The error message includes the names of all missing dependencies so you know exactly what to install first.


Removing Plugins

Use .removePlugin(pluginName) to remove a plugin from the builder. Note that this only removes the plugin from the internal registry -- any modifications the plugin made during install (added steps, configured analytics, etc.) are not rolled back.

const workflow = rilay
  .flow('onboarding', 'Onboarding')
  .use(loggingPlugin)
  .addStep(...)
  .removePlugin('step-logger')
  .build();

This is primarily useful when cloning a workflow and wanting to swap plugins:

const baseWorkflow = rilay
  .flow('base', 'Base Workflow')
  .use(productionAnalytics)
  .addStep(...);

const testWorkflow = baseWorkflow
  .clone('test', 'Test Workflow')
  .removePlugin('production-analytics')
  .use(testAnalytics);

Validation

The .validate() method on the builder checks plugin dependencies as part of its validation pass.
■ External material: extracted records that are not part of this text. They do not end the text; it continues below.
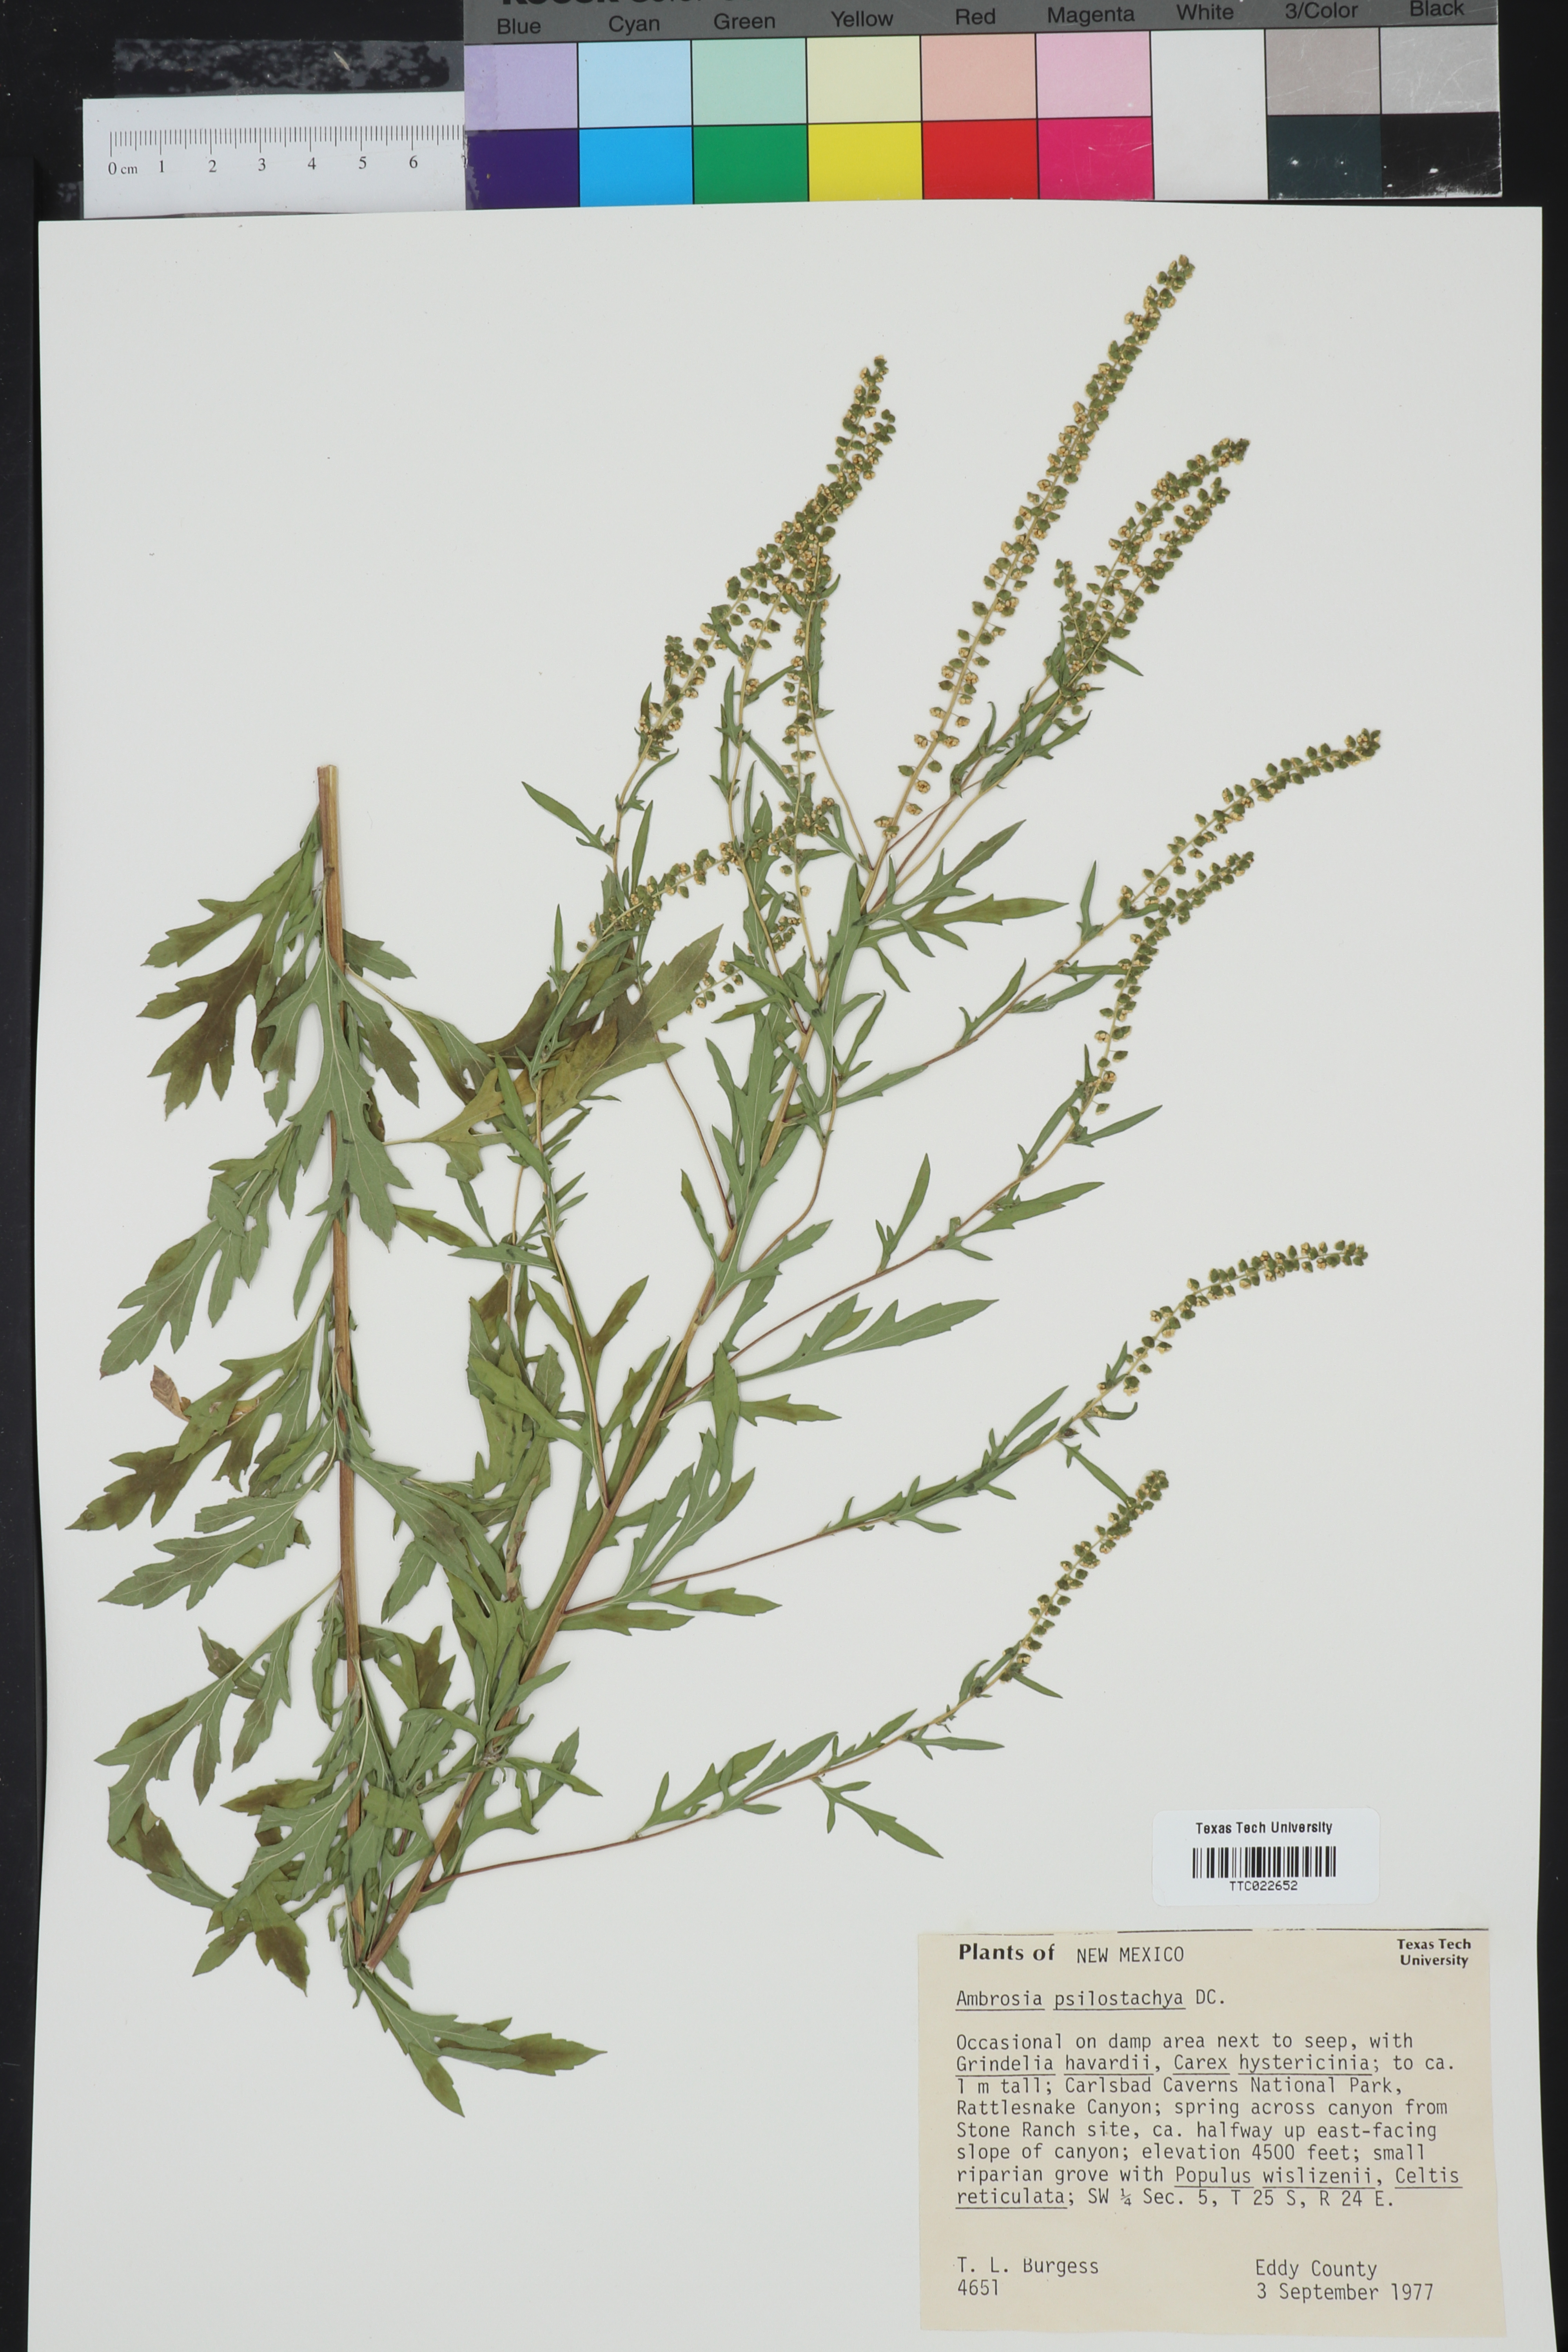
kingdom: Plantae
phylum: Tracheophyta
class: Magnoliopsida
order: Asterales
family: Asteraceae
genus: Ambrosia
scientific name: Ambrosia psilostachya
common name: Perennial ragweed
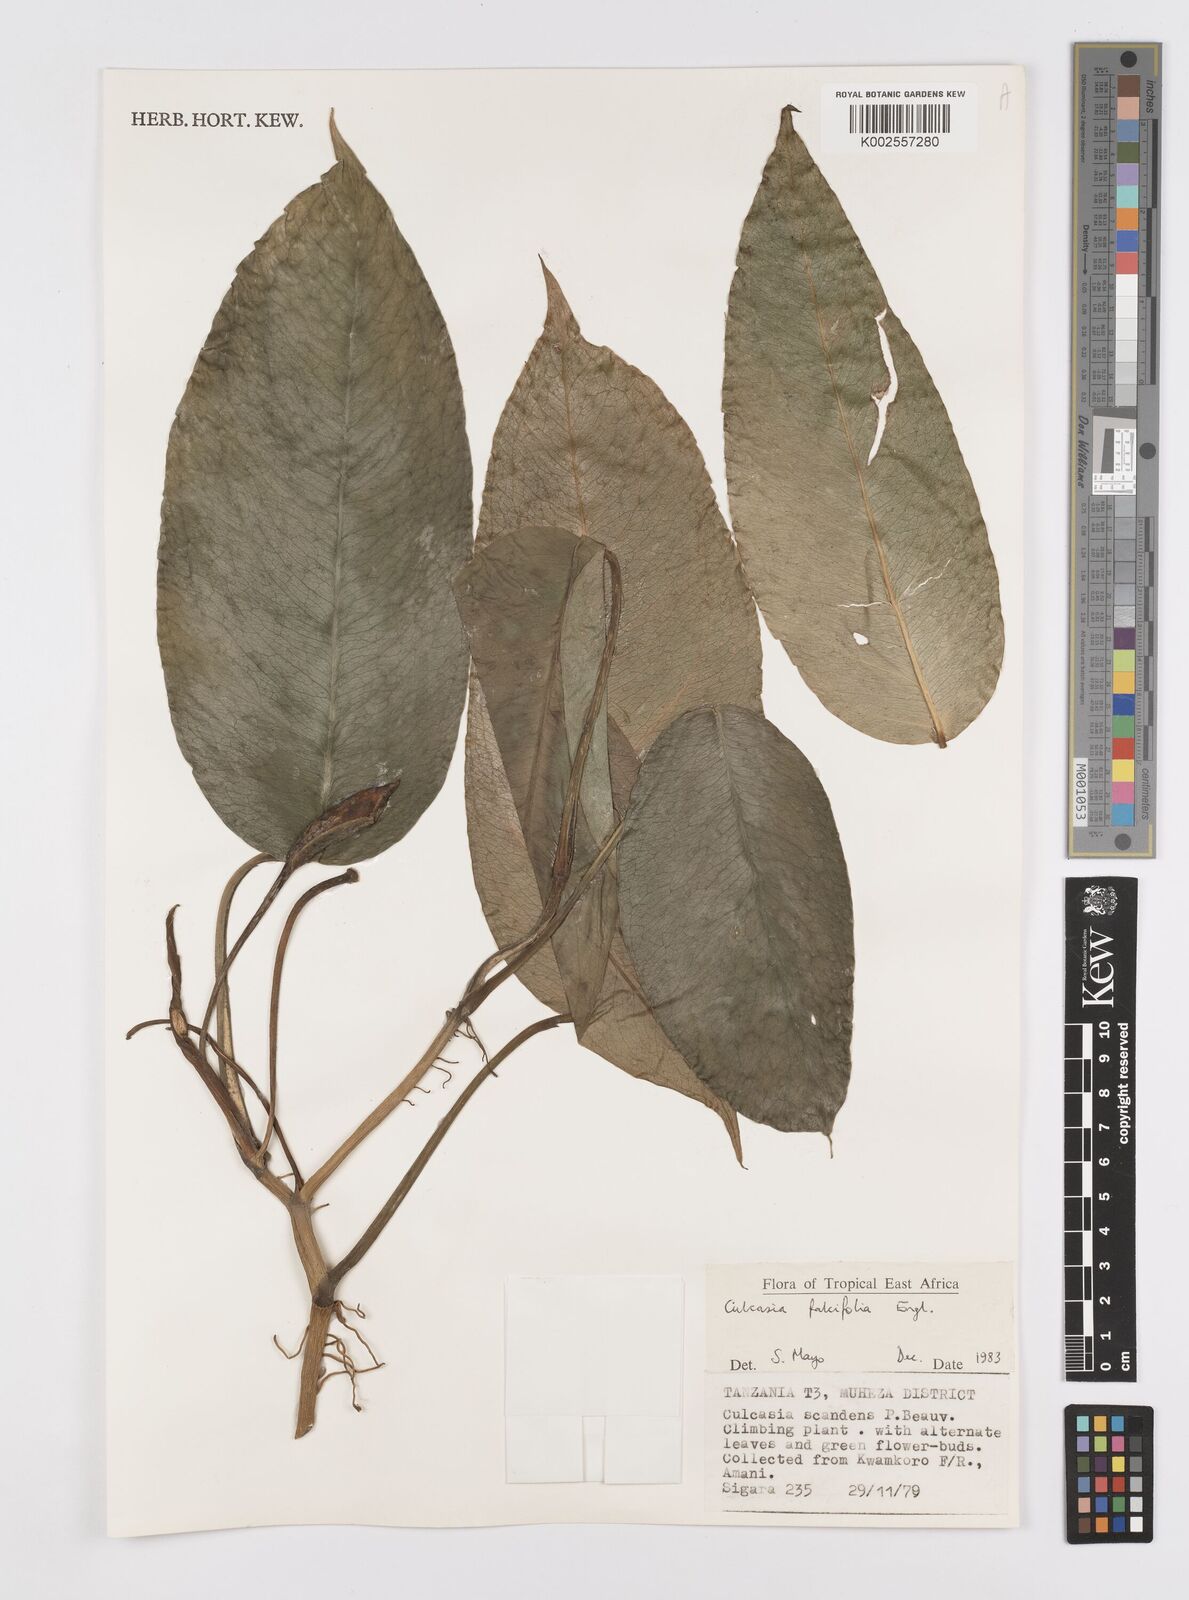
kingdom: Plantae
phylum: Tracheophyta
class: Liliopsida
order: Alismatales
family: Araceae
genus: Culcasia
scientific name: Culcasia falcifolia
If a plugin lists a dependency that is no longer installed (e.g., after removePlugin), validation reports it.

const errors = workflow.validate();
// ["Plugin "enhanced-logger" requires missing dependencies: step-logger"]

This is also checked automatically when calling .build(), which throws if validation fails.


Best Practices

  1. Name plugins clearly -- Use descriptive names like analytics-posthog or conditional-premium-steps so dependency errors are easy to understand.

  2. Install after addStep when accessing steps -- If your plugin calls getSteps() or updateStep(), install it after all steps have been added.

  3. Preserve existing callbacks -- When wrapping onAfterValidation, always call the original callback to avoid breaking other plugins or user-defined logic.

  4. Handle missing steps gracefully -- Not every workflow will have the same steps. Use try/catch around updateStep and addStepConditions calls that target specific step IDs.

  5. Use factory functions -- When plugins need configuration, wrap them in a factory function that returns a WorkflowPlugin object. This makes them reusable across workflows with different settings.